**WORK ORDER**
All lines in the material containing the word "middle" need to be copied.

**MATERIAL SUPPLIED**
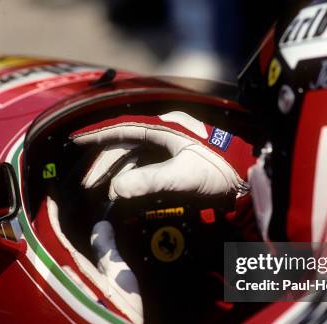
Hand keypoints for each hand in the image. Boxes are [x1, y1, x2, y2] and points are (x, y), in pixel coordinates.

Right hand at [72, 111, 252, 199]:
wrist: (250, 175)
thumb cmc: (221, 168)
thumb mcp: (185, 174)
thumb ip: (151, 180)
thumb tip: (117, 189)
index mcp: (165, 127)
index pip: (122, 128)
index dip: (97, 135)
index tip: (75, 140)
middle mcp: (165, 132)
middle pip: (125, 146)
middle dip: (104, 165)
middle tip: (87, 186)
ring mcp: (171, 147)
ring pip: (135, 158)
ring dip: (118, 174)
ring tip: (102, 194)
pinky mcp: (177, 161)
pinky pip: (147, 167)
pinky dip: (134, 180)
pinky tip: (125, 193)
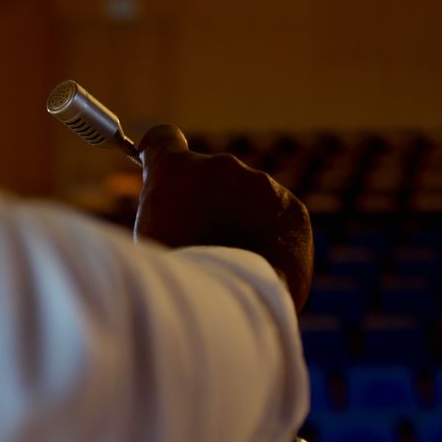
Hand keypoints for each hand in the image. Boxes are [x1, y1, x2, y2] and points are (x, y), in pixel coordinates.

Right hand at [134, 125, 313, 310]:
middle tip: (202, 242)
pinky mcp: (292, 209)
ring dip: (240, 219)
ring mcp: (261, 184)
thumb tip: (173, 208)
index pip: (164, 138)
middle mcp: (219, 166)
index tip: (162, 167)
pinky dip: (270, 235)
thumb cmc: (178, 277)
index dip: (161, 151)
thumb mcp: (149, 238)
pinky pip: (278, 216)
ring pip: (247, 197)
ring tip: (234, 260)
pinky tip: (259, 263)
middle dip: (206, 201)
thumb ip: (163, 210)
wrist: (230, 303)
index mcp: (175, 170)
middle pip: (210, 176)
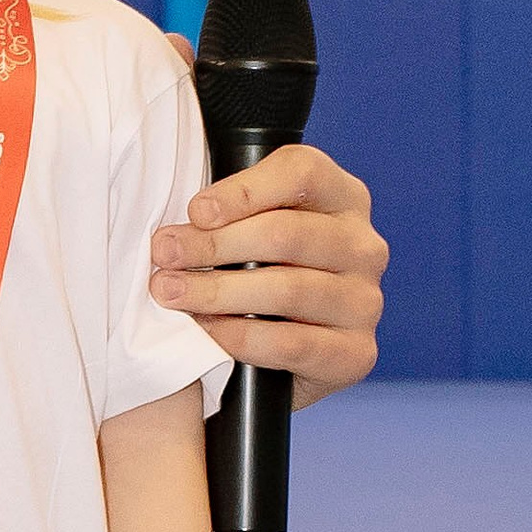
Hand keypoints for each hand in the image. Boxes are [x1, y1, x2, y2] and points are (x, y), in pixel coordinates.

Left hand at [149, 124, 386, 403]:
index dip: (244, 190)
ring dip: (217, 291)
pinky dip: (241, 337)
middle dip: (213, 244)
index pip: (302, 172)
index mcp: (341, 198)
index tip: (195, 211)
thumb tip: (182, 221)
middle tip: (165, 255)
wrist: (279, 359)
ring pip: (287, 288)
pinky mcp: (356, 354)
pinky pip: (293, 344)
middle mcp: (363, 246)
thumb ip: (225, 212)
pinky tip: (207, 331)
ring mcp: (365, 302)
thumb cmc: (256, 275)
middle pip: (287, 233)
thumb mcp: (247, 229)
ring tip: (171, 292)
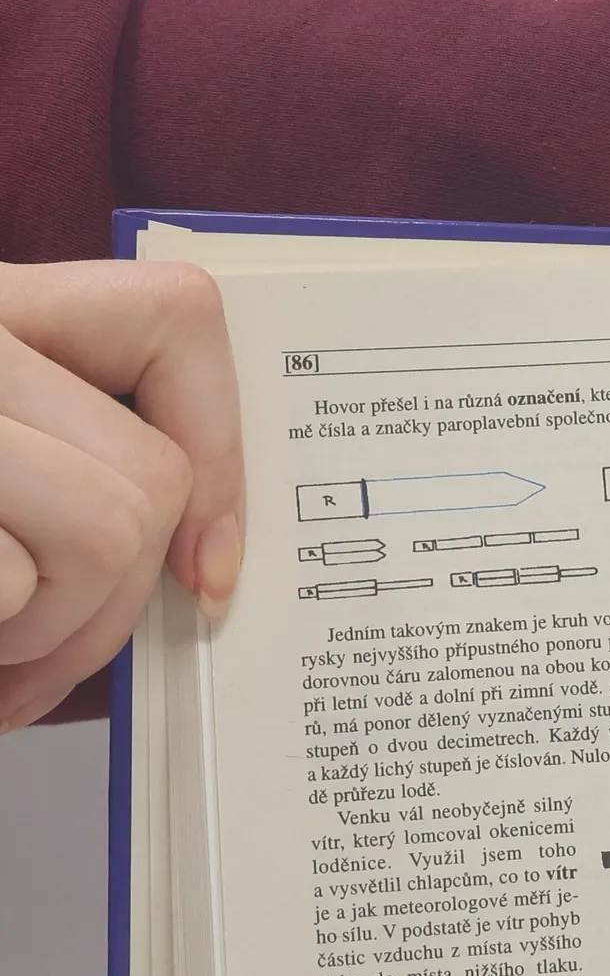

**REPLY**
middle mcp: (165, 132)
middle pip: (125, 146)
middle dip: (104, 165)
middle tip: (87, 186)
middle tip: (202, 242)
middle mcp: (219, 166)
middle dip: (206, 201)
middle pip: (210, 176)
middle dip: (213, 244)
middle tip: (165, 255)
middle mcp: (363, 246)
middle pip: (287, 233)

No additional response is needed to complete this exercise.